When I am at home I can just go take a nap, but at work it is a little more difficult. Recently, I answered a call and several minutes later my partner and good friend said, "Are you awake?" I startled awake, looked at the phone and said "hello?", but they had already hung up. She said she heard me get quiet all of the sudden and knew I had to be asleep. These episodes are usually harmless and short lived but they can be more dangerous when having to drive somewhere. Forget trying to pay attention for more than an hour, which is usually a struggle just to do that. It is a wonder how I got through nursing school but I think I am a pretty good nurse. Maybe I found a way to decipher those notes that mostly ended up looking like the scribble scrabble of a 2 year old. I guess there is something to say about hands on training as well.
My whole life has to be planned around this ridiculous disease. While most people can stay up late and then just make it through the next on a prayer and a cup of coffe, I can not. I can't go out of town without first taking a nap, and then I still have to take my medicine. I can tell when I am getting sleepy and will pull over if I have to but it is very dangerous to be on the side of the road in your car by yourself in an area that you may not be familiar with. Sometimes I even have to stop on the way to a destination that is only an hour away. How pitiful is that, that I cannot even make it to Montgomery sometimes?
Now, don't be scared. First of all, I rarely go out of town, and usually when I do I make someone else drive. Second, I do take my medicine so that decreases the attacks that I have, and third, I rarely have episodes when just driving around town - but sometimes I do.

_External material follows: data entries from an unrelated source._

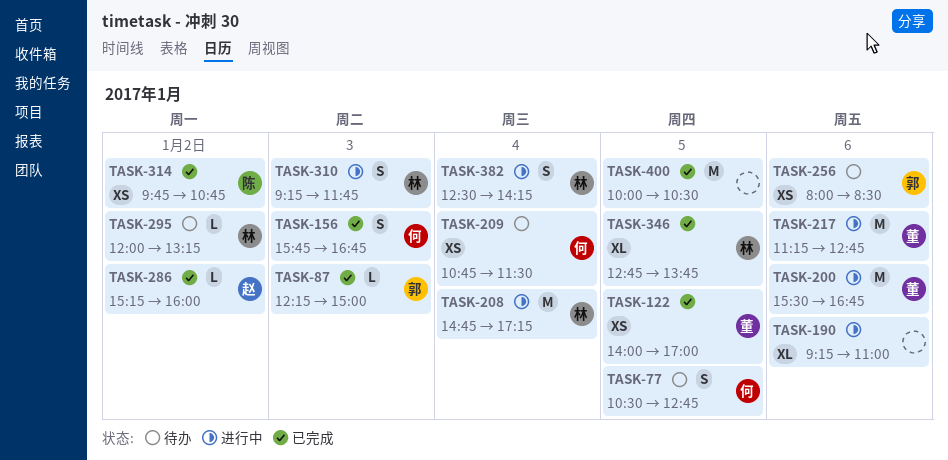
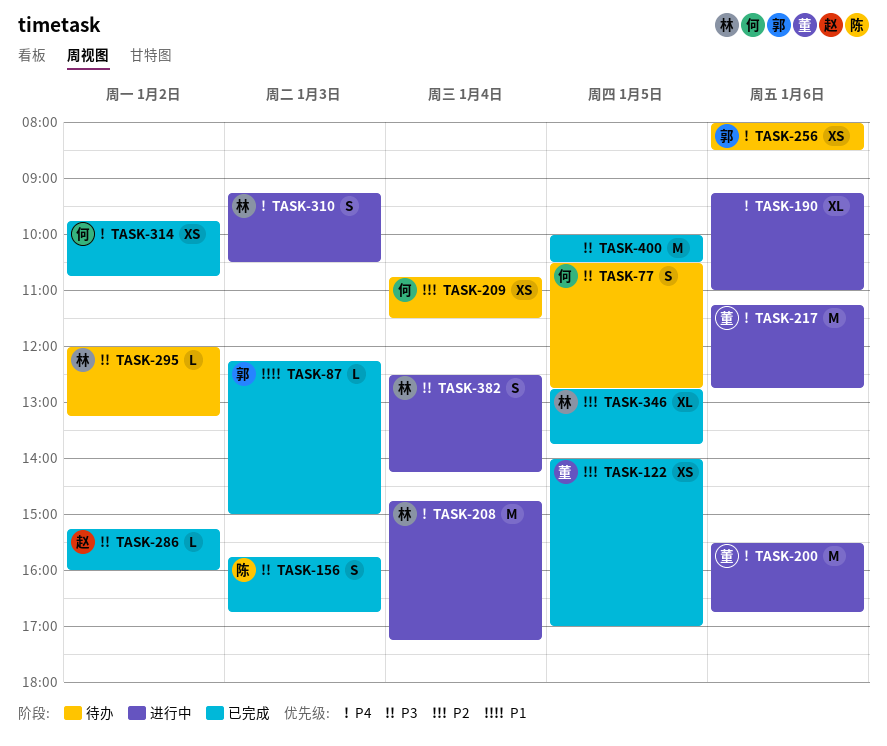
TASK-156, owner: 何 -> 陈
TASK-310, ends: 11:45 -> 10:30
TASK-314, owner: 陈 -> 何

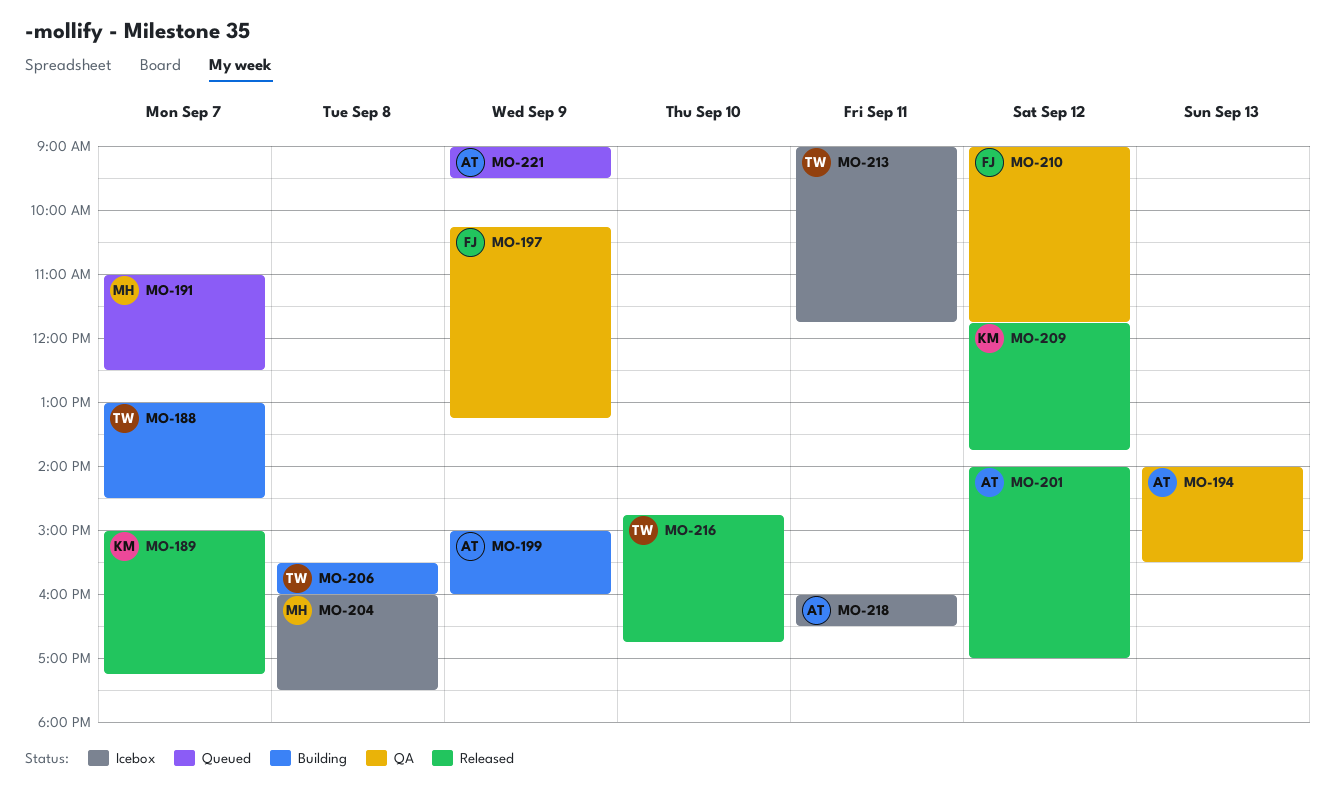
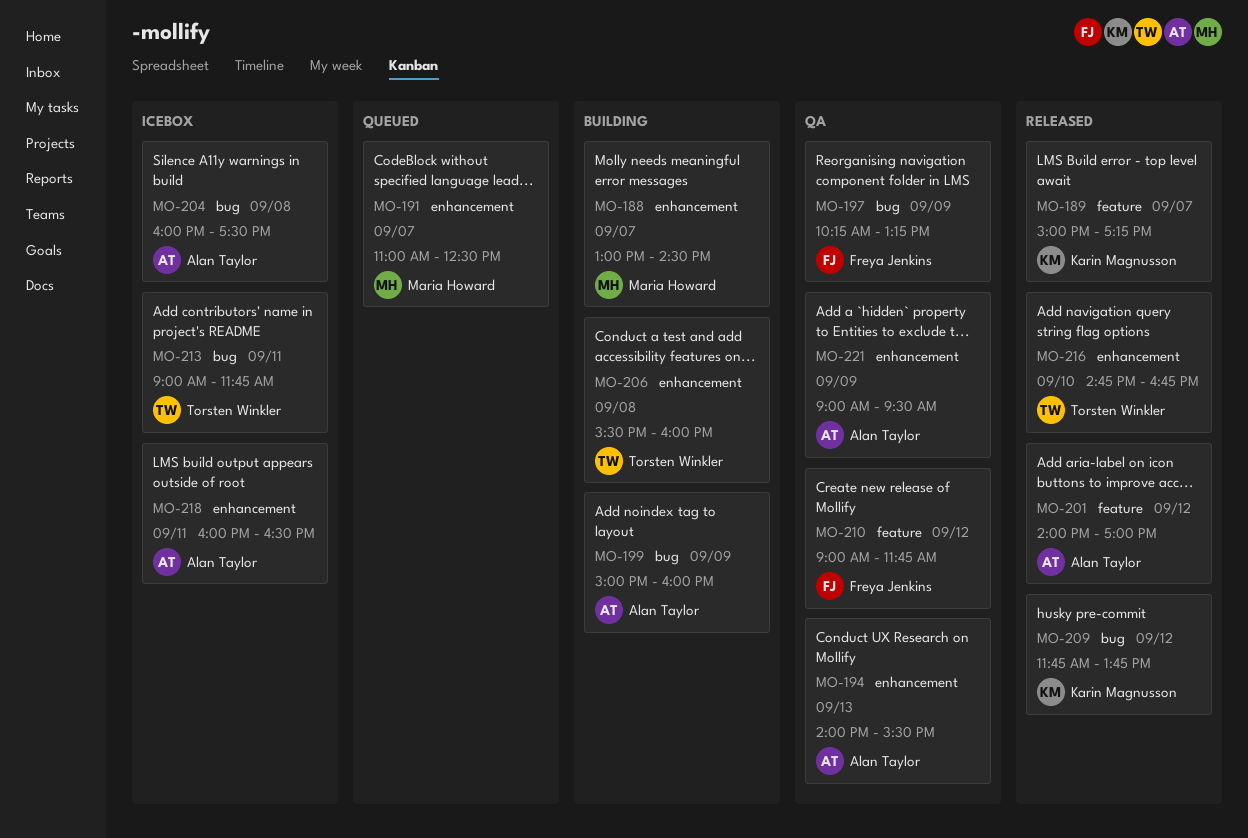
MO-188, owner: Torsten Winkler -> Maria Howard
MO-204, owner: Maria Howard -> Alan Taylor
MO-221, status: Queued -> QA

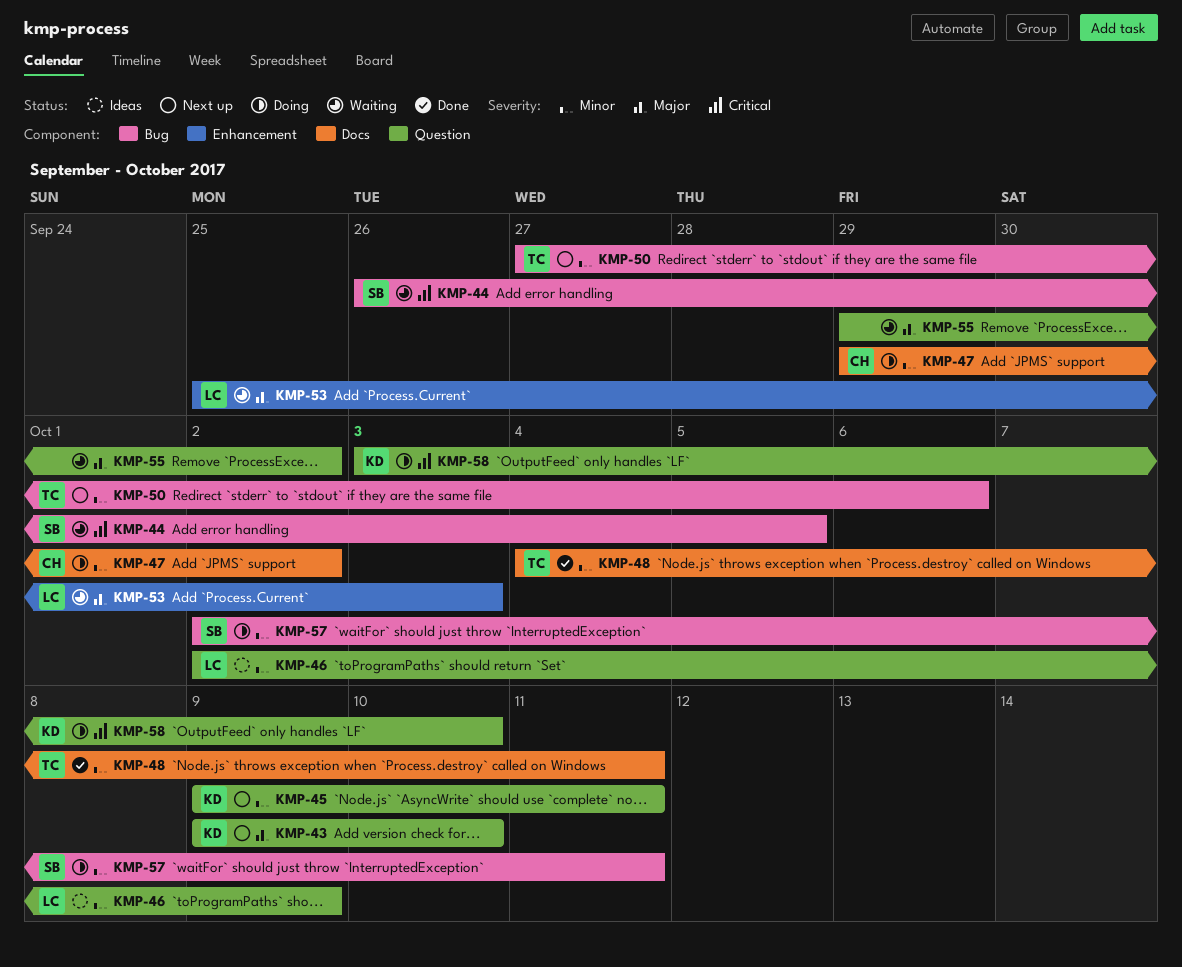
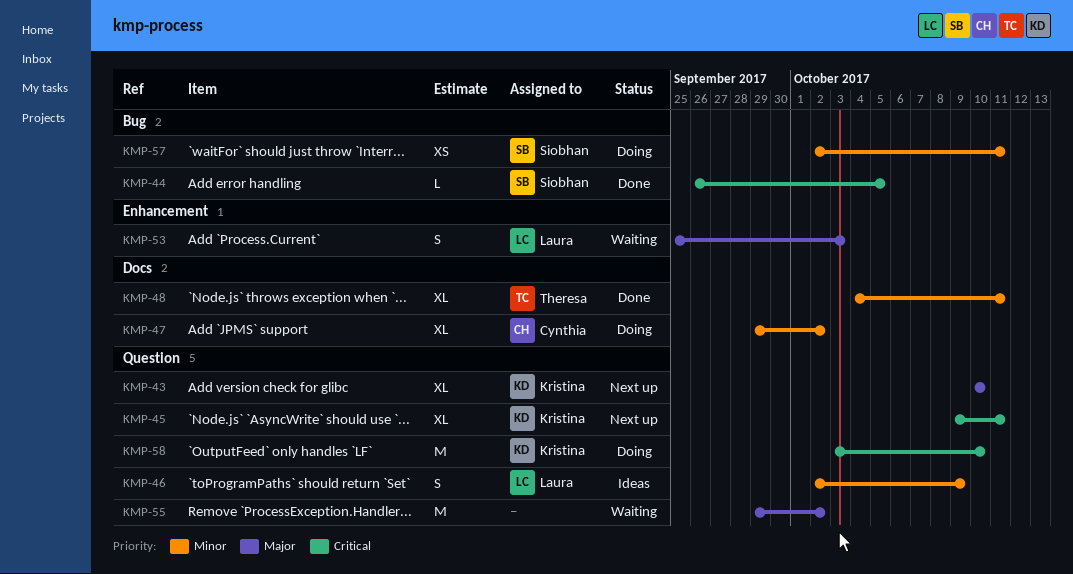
KMP-43, start: Oct 9 -> Oct 10
KMP-44, status: Waiting -> Done
KMP-45, priority: Minor -> Critical
KMP-50: present -> none

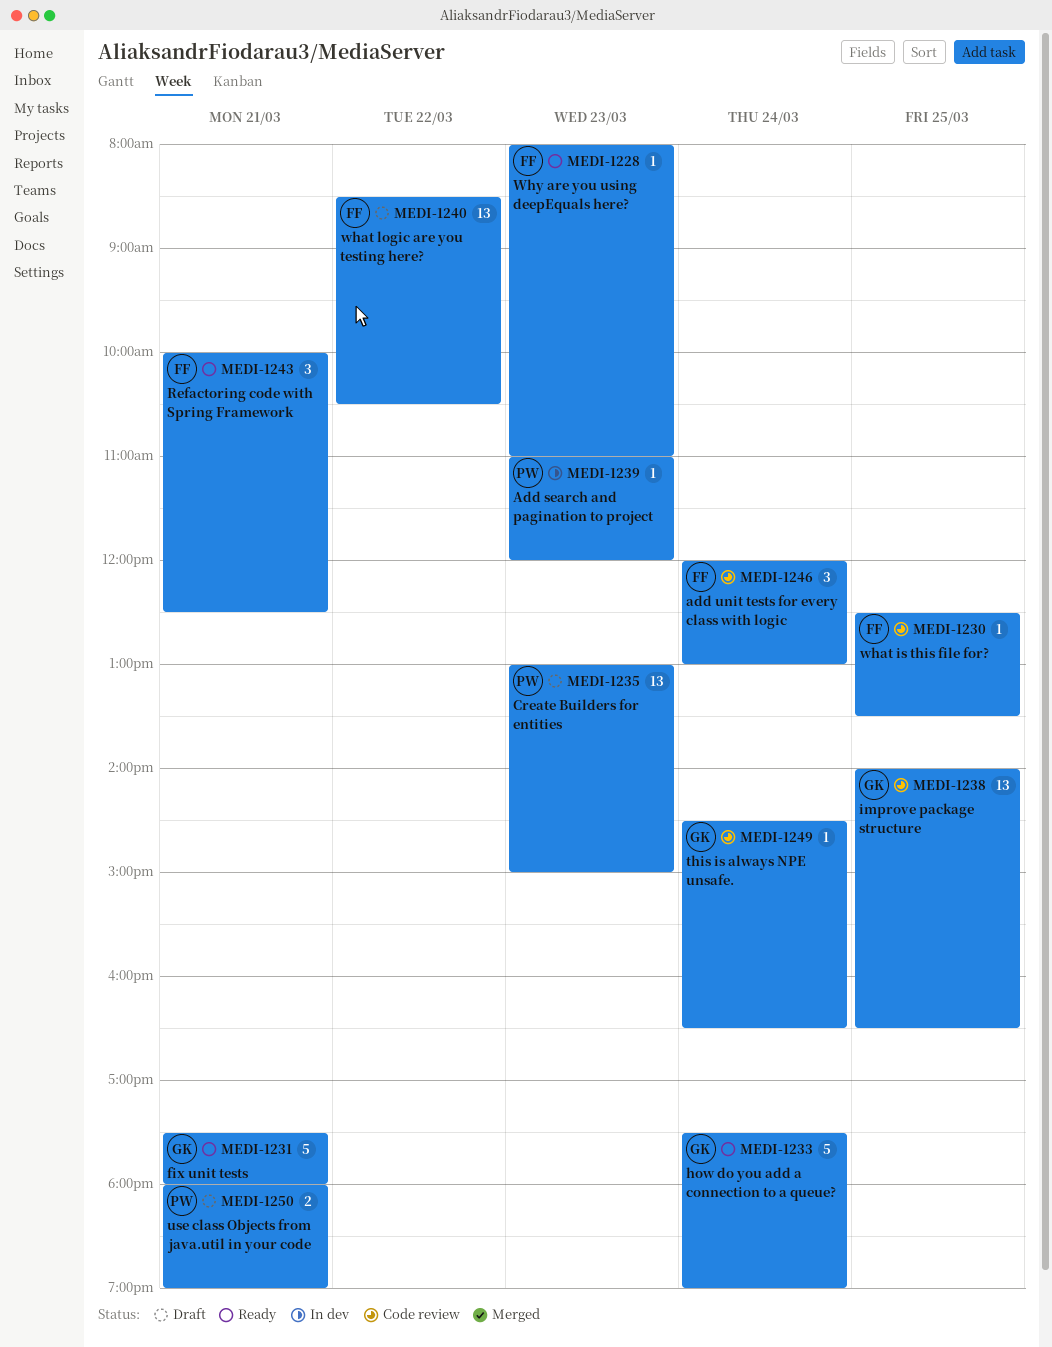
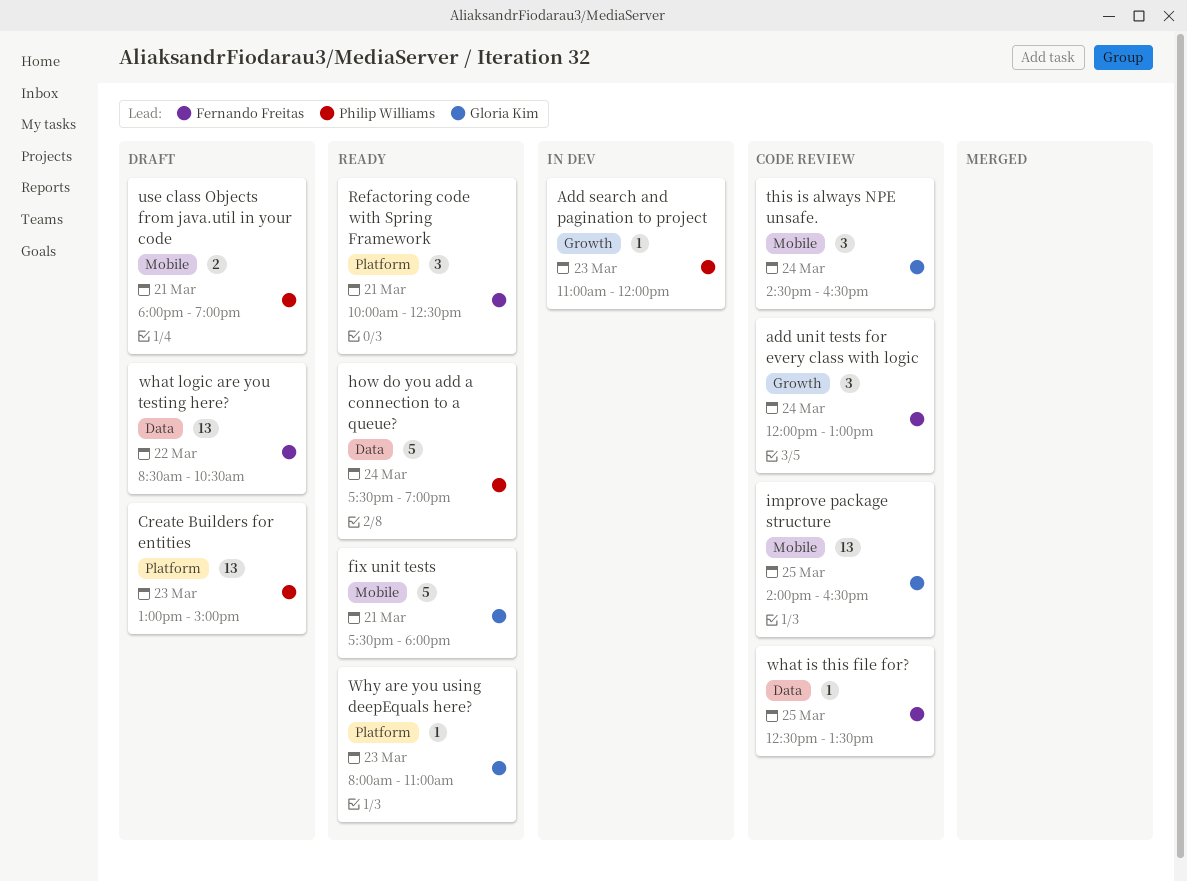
how do you add a connection to a queue?, owner: Gloria Kim -> Philip Williams
this is always NPE unsafe., estimate: 1 -> 3
Why are you using deepEquals here?, owner: Fernando Freitas -> Gloria Kim

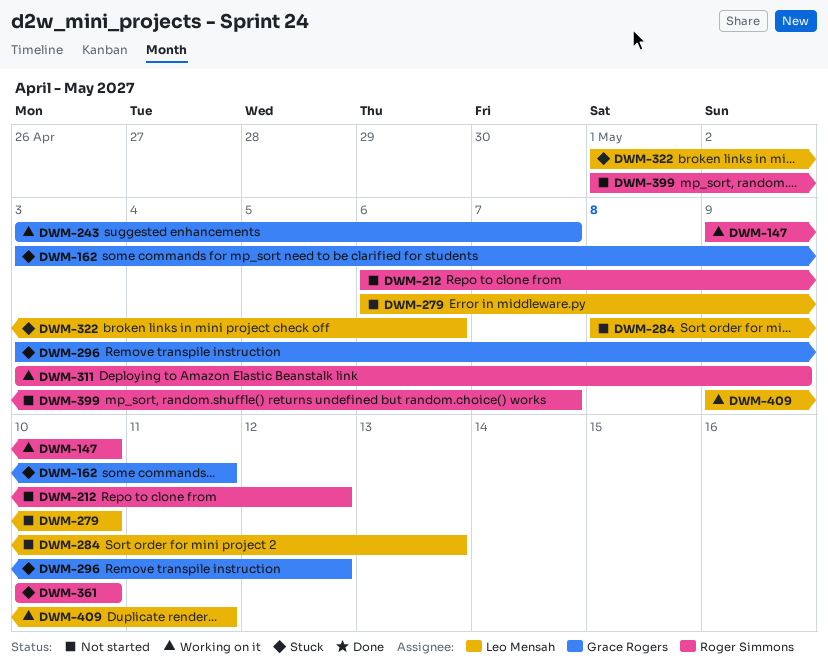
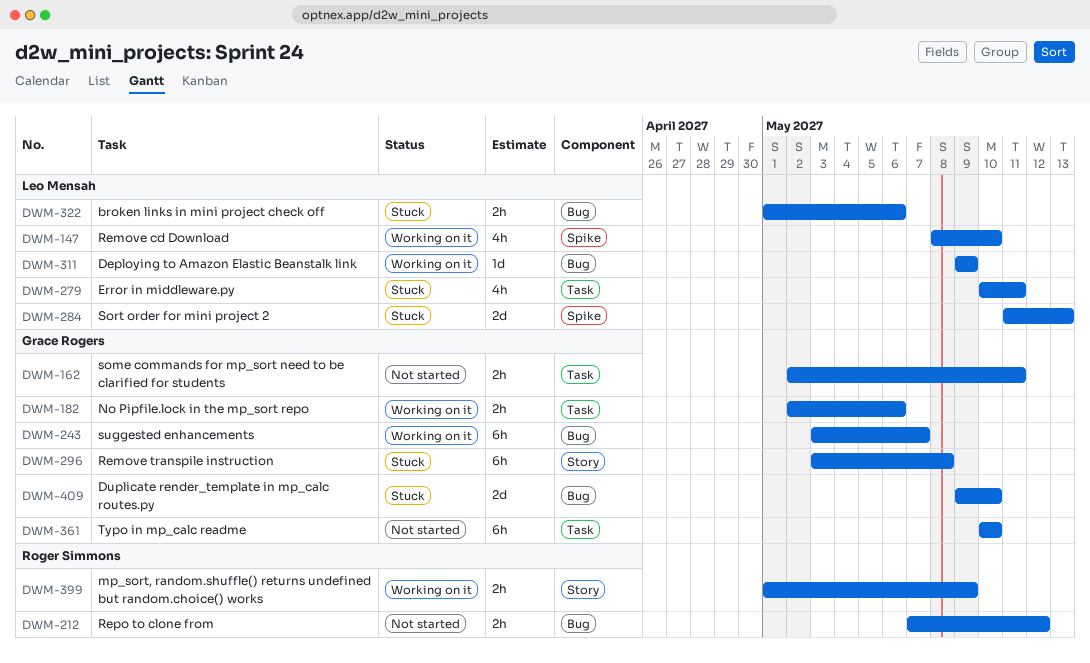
DWM-147, owner: Roger Simmons -> Leo Mensah
DWM-147, start: May 9 -> May 8
DWM-162, status: Stuck -> Not started
DWM-162, start: May 3 -> May 2
DWM-182: none -> present
DWM-212, start: May 6 -> May 7
DWM-279, status: Not started -> Stuck
DWM-279, start: May 6 -> May 10
DWM-279, due: May 10 -> May 11
DWM-284, status: Not started -> Stuck
DWM-284, start: May 8 -> May 11
DWM-296, due: May 12 -> May 8
DWM-311, owner: Roger Simmons -> Leo Mensah
DWM-311, start: May 3 -> May 9
DWM-361, status: Stuck -> Not started
DWM-361, owner: Roger Simmons -> Grace Rogers
DWM-399, status: Not started -> Working on it
DWM-399, due: May 7 -> May 9
DWM-409, status: Working on it -> Stuck
DWM-409, owner: Leo Mensah -> Grace Rogers
DWM-409, due: May 11 -> May 10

I now have the added issue of cataplexy. It's not severe but nevertheless if I am laughing very hard or really mad - my legs want to give way! And, now mild sleep apnea on top of that! Probably which could be fixed with about 30 lbs of weight loss but I just can't find the energy half the time! CPAP doesn't seem to make a difference. The whole deal is raw!
I have recently been frustrated with things and felt like venting so I decided to write about it in my blog. That way, I can say what I want and take as long as I want, and I do love to talk, and if someone doesn't want to listen they don't have to read it and I'll never know the difference. It is a really good form of therapy. LOL
So, thanks for listening, I think I'll go take a nap now.